REQUIRED WORK:
Retype, without alteration, each line from the line containing "right ear: (643, 153)" to the final line of the records.
....................
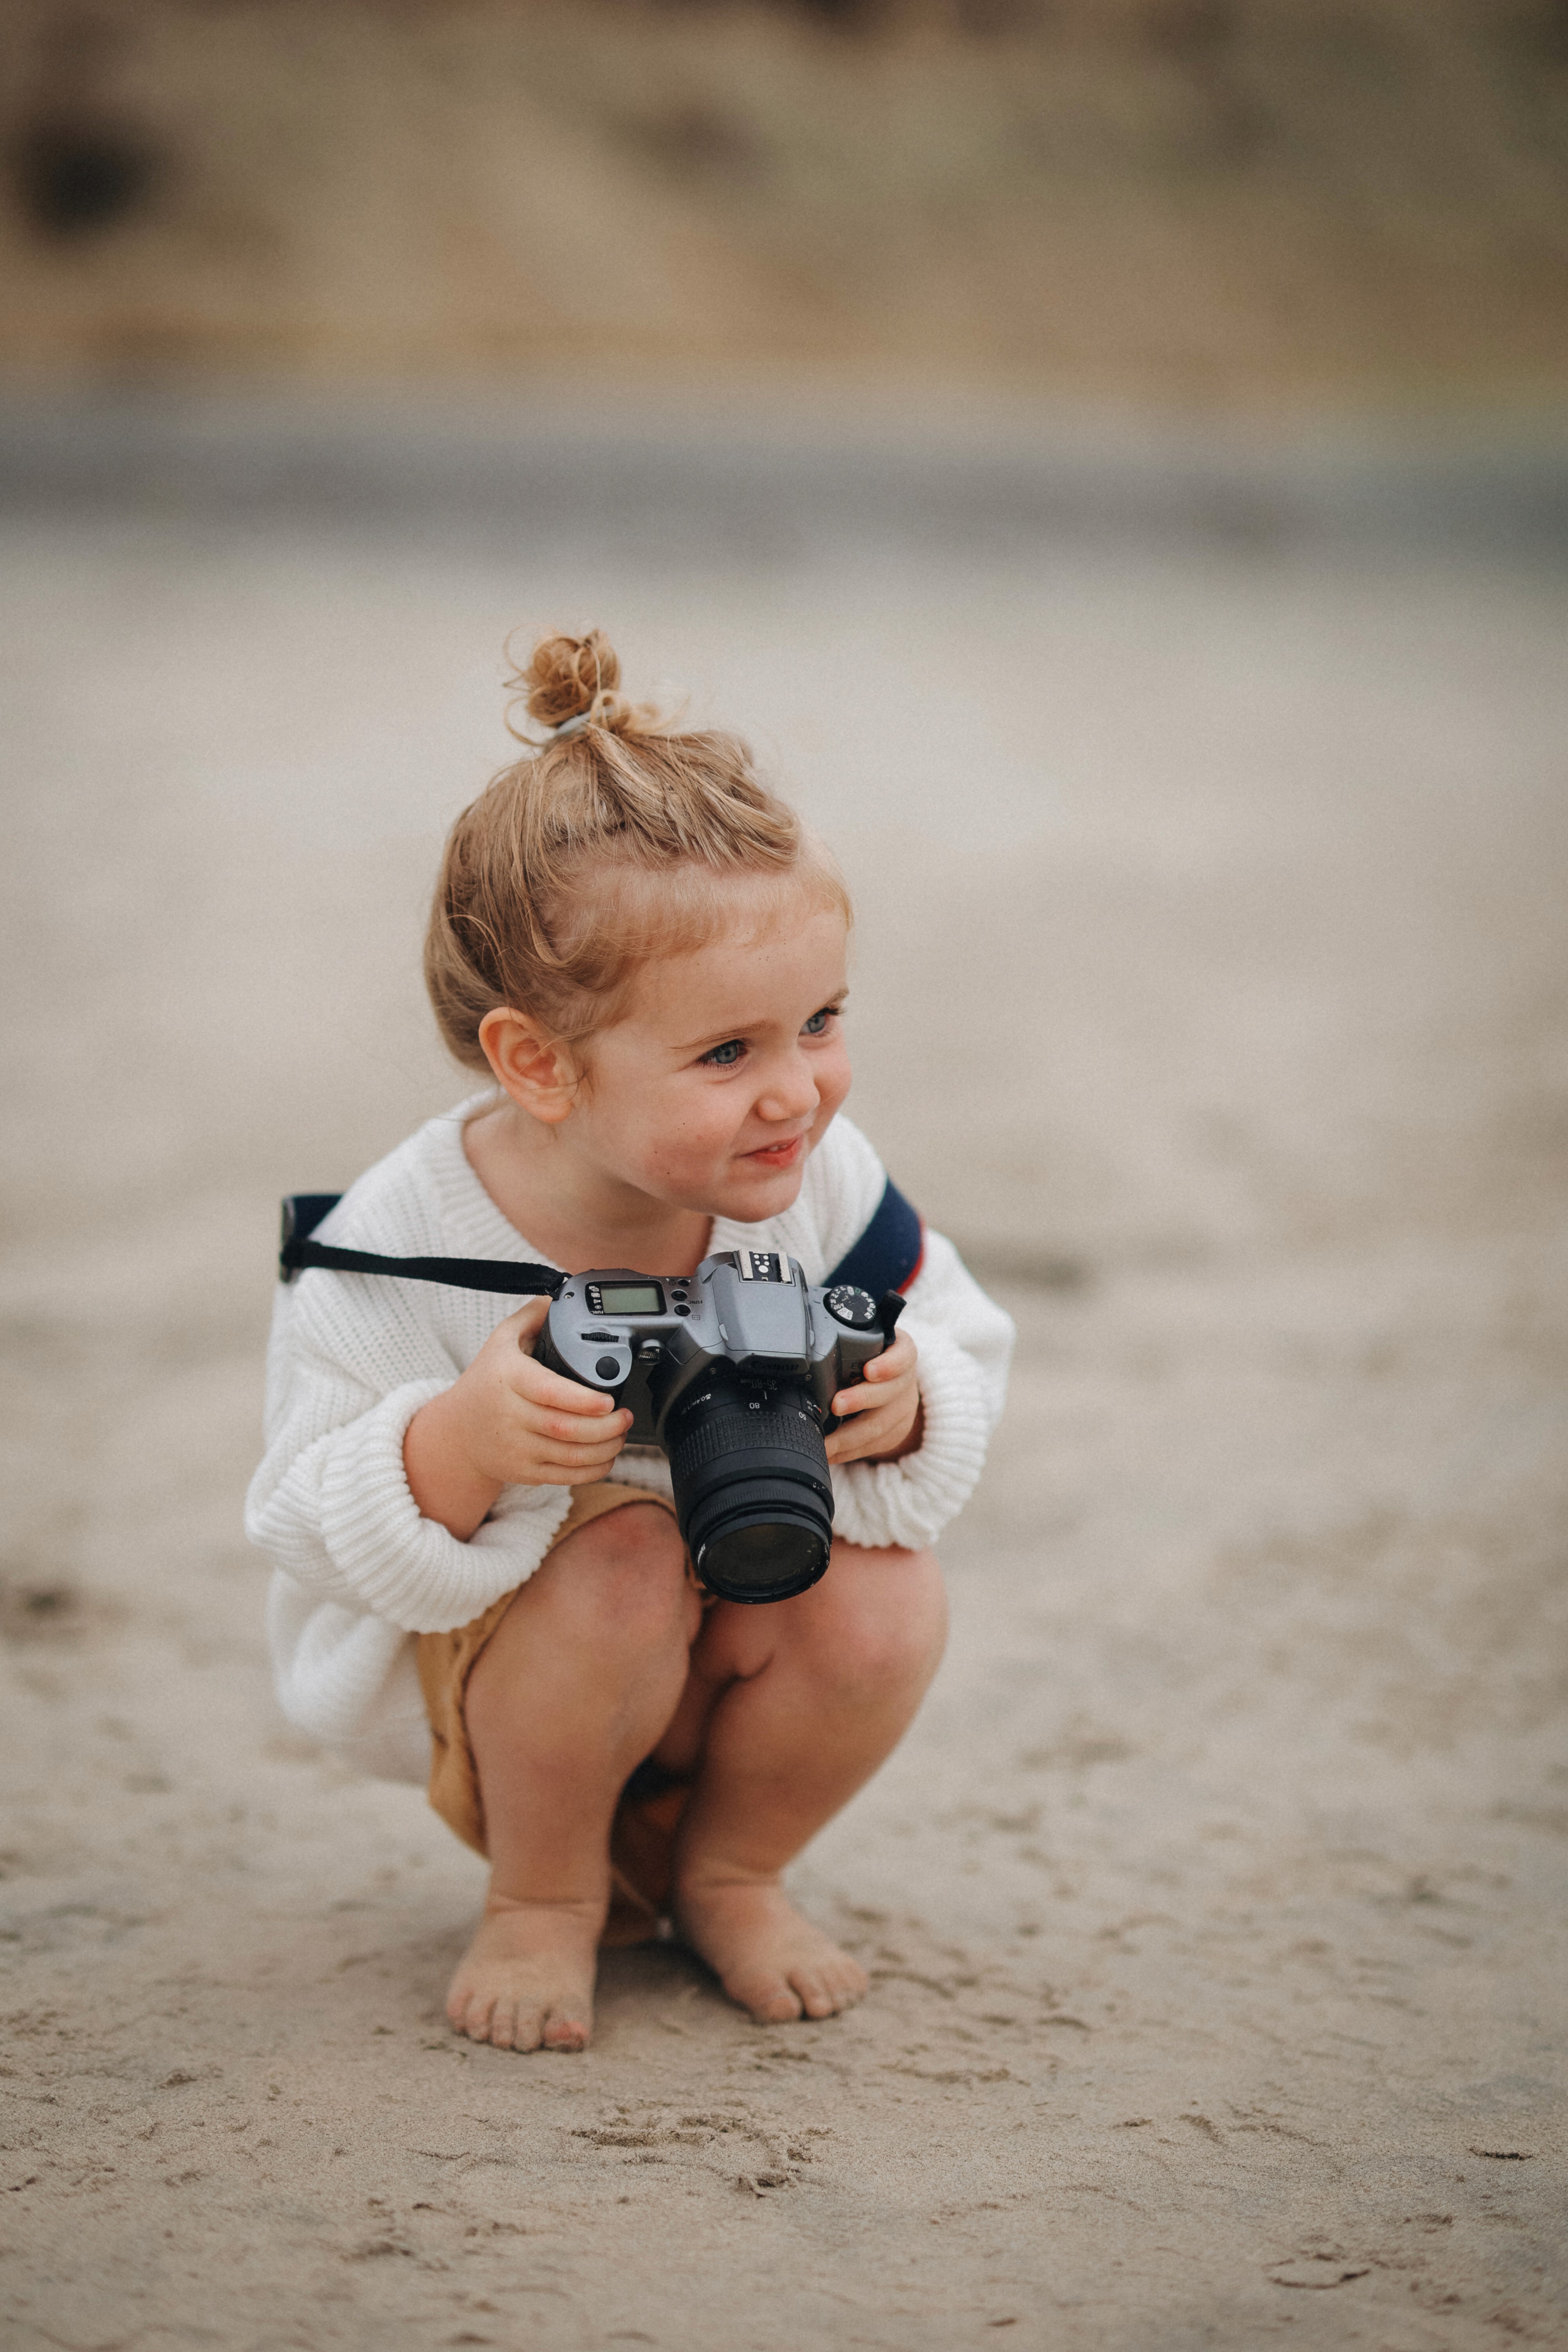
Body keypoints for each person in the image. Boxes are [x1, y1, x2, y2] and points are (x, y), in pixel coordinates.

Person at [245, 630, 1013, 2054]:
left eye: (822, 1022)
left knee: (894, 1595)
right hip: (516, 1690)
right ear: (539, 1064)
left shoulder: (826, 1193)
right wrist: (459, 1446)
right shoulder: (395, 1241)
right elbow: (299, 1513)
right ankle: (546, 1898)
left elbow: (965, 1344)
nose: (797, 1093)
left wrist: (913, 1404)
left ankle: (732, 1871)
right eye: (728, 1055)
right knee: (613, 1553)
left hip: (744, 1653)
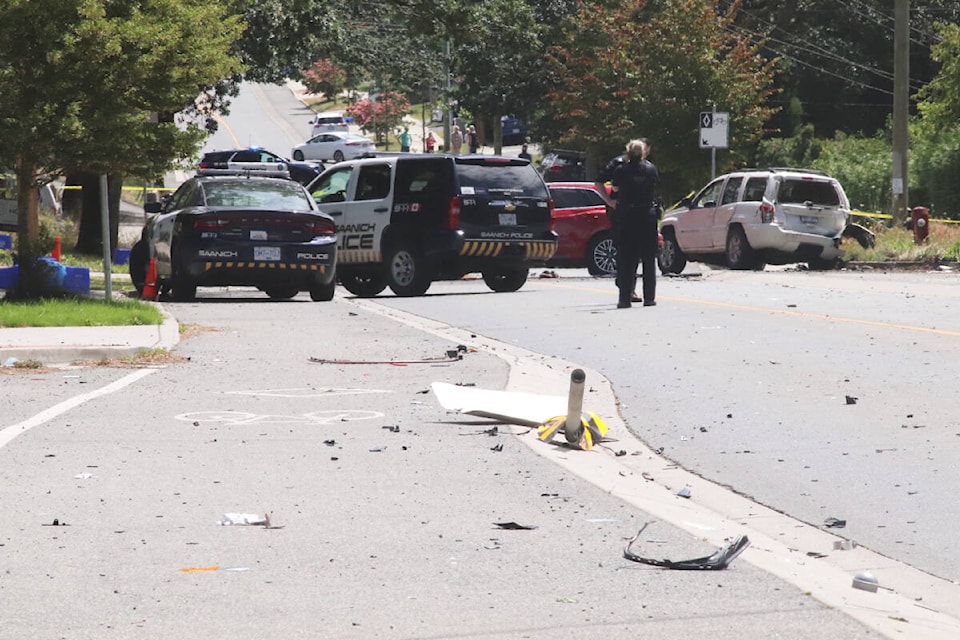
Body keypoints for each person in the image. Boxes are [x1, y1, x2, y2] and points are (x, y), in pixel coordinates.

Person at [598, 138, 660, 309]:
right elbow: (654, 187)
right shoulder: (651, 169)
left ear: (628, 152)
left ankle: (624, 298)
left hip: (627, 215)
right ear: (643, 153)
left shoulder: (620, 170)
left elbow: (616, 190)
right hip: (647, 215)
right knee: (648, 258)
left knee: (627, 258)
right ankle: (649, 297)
....................
EXERCISE RESPONSE:
right ear: (643, 153)
left shoulder: (620, 170)
left elbow: (616, 190)
right hip: (647, 215)
right knee: (648, 258)
left knee: (627, 258)
right ankle: (649, 297)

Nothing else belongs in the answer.